When I was a kid I lived off and on with my grandparents who lived in the country. Water came from a pump and the outhouse was at the end of a covered and trellised walkway off the back porch (no going out in the rain - quite civilized). I got to see the honeydippers in action a couple of times, and as a kid, found it all really fascinating. I did not, however, want to be one when I grew up. :D
there would still be guys that come around to empty your septic tank if you live somewhere not on the sewer lines. Probably with a big truck of some description
 
Messages
10,603
Location
My mother's basement
Let's see ...

Within a mile of where I sit at present are two shoe repair shops and a clock and watch repair. (I stopped in there today, coincidentally, to ask if an old watch of mine is worth repairing. The shop is beyond cool, as you might expect.)

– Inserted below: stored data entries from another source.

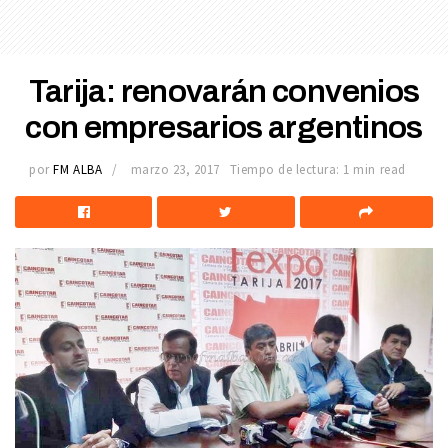
Tarija: renovarán convenios
con empresarios argentinos
por
FM ALBA
marzo 23, 2017
Tiempo de lectura: 1 min read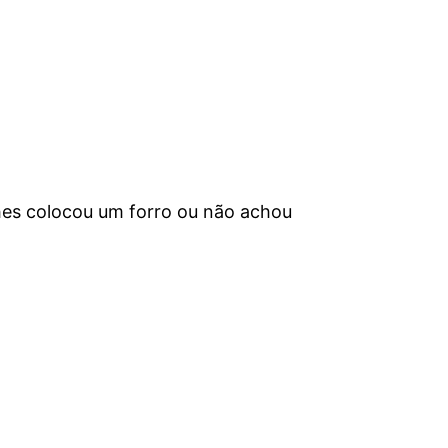
lhes colocou um forro ou não achou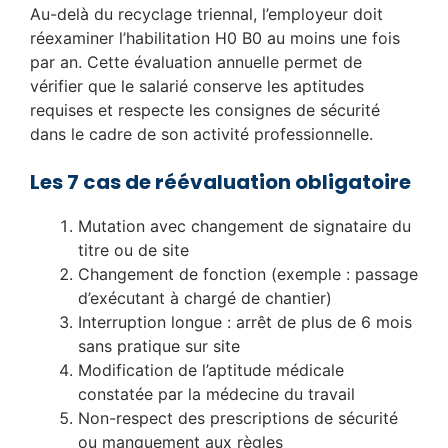
Au-delà du recyclage triennal, l’employeur doit
réexaminer l’habilitation H0 B0 au moins une fois
par an. Cette évaluation annuelle permet de
vérifier que le salarié conserve les aptitudes
requises et respecte les consignes de sécurité
dans le cadre de son activité professionnelle.
Les 7 cas de réévaluation obligatoire
Mutation avec changement de signataire du
titre ou de site
Changement de fonction (exemple : passage
d’exécutant à chargé de chantier)
Interruption longue : arrêt de plus de 6 mois
sans pratique sur site
Modification de l’aptitude médicale
constatée par la médecine du travail
Non-respect des prescriptions de sécurité
ou manquement aux règles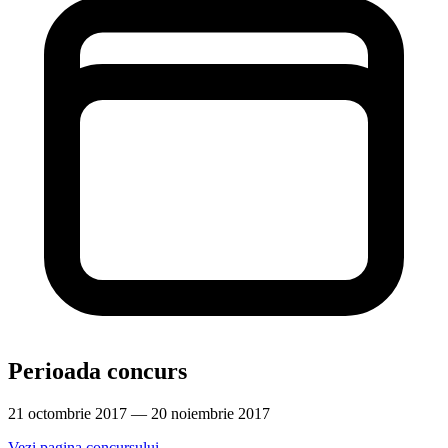
Perioada concurs
21 octombrie 2017 — 20 noiembrie 2017
Vezi pagina concursului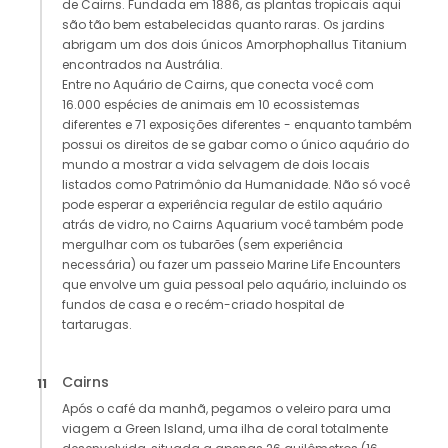
de Cairns. Fundada em 1886, as plantas tropicais aqui
são tão bem estabelecidas quanto raras. Os jardins
abrigam um dos dois únicos Amorphophallus Titanium
encontrados na Austrália.
Entre no Aquário de Cairns, que conecta você com
16.000 espécies de animais em 10 ecossistemas
diferentes e 71 exposições diferentes - enquanto também
possui os direitos de se gabar como o único aquário do
mundo a mostrar a vida selvagem de dois locais
listados como Patrimônio da Humanidade. Não só você
pode esperar a experiência regular de estilo aquário
atrás de vidro, no Cairns Aquarium você também pode
mergulhar com os tubarões (sem experiência
necessária) ou fazer um passeio Marine Life Encounters
que envolve um guia pessoal pelo aquário, incluindo os
fundos de casa e o recém-criado hospital de
tartarugas.
Cairns
11
Após o café da manhã, pegamos o veleiro para uma
viagem a Green Island, uma ilha de coral totalmente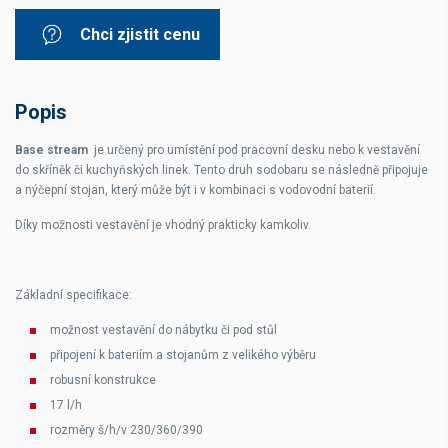
Chci zjistit cenu
Popis
Base stream
je určený pro umístění pod pracovní desku nebo k vestavění
do skříněk či kuchyňských linek. Tento druh sodobaru se následně připojuje
a nýčepní stojan, který může být i v kombinaci s vodovodní baterií.
Díky možnosti vestavění je vhodný prakticky kamkoliv.
Základní specifikace:
možnost vestavění do nábytku či pod stůl
připojení k bateriím a stojanům z velikého výběru
robusní konstrukce
17 l/h
rozměry š/h/v 230/360/390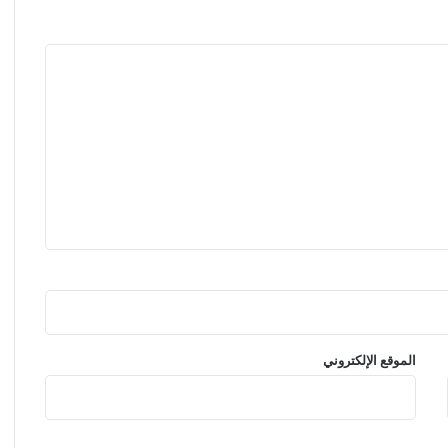
ل
ت
خ
ط
ي
ط
ا
ل
ع
ك
س
ي
"
الموقع الإلكتروني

I know of a small-appliance repair place and am acquainted with a blacksmith and a custom furniture maker. There's no shortage of woodcutters around here, and finding someone to repair your antique wooden boat ain't much of a challenge. My brother, shortly before his sudden and unexpected demise, had entered into the band instrument repair trade. He was good at it, from all accounts. It was his plan to do that -- fix up old trumpets and clarinets and such -- well into his old age.

None of this is to dispute the underlying point I believe the original poster and others are making, though. Certain occupations that were once commonplace are now so unusual as to seem almost quaint. Their practitioners now serve niche markets, mostly. But there's now something like 6 or 7 billion people on the planet, so even a niche audience can still be sufficient to fuel demand and attract new generations of craftsmen. That clock and watch repair shop certainly appears to have a backlog of work, even in this down economy. And the people working there are hardly elderly.

Come to think of it, I once worked in an office in a 1929-vintage building, next to the space occupied by a business called Horological Services (a fancy name for a watch repair shop). The old-timer who ran it, George was his name, smoked heavily and spoke in some vaguely Eastern European sounding accent. He and I got along well. He has since gone the way of all things, and his business went out of business on his death. And my office there? A small newspaper. Now there's an industry teetering on the edge of obsolescence. I fear I have little more than hope that the industry finds ways to turn around its sinking fortunes. And hope don't pay the bills.
 

D Yizz

New in Town
Messages
18
Location
Puerto Rico
When I was in the third grade, around 1981, I had a bad ankle sprain. My mother took me to an old lady that felt it around, determined there was no fracture, rubbed it and twisted it and in less than 2 minutes it was fixed. Today, I'd probably be confined to a cast for several weeks because that occupation doesn't exist anymore. By the way, she charged the total of one dollar.
 

Atomic Age

Practically Family
Messages
701
Location
Phoenix, Arizona
Another one that is slowly but surely vanishing, Pay phone installer and repair men. As of 2006 there were less than 1 million pay phones across the U.S. and that number was dropping. I couldn't find any numbers on it more recent than that.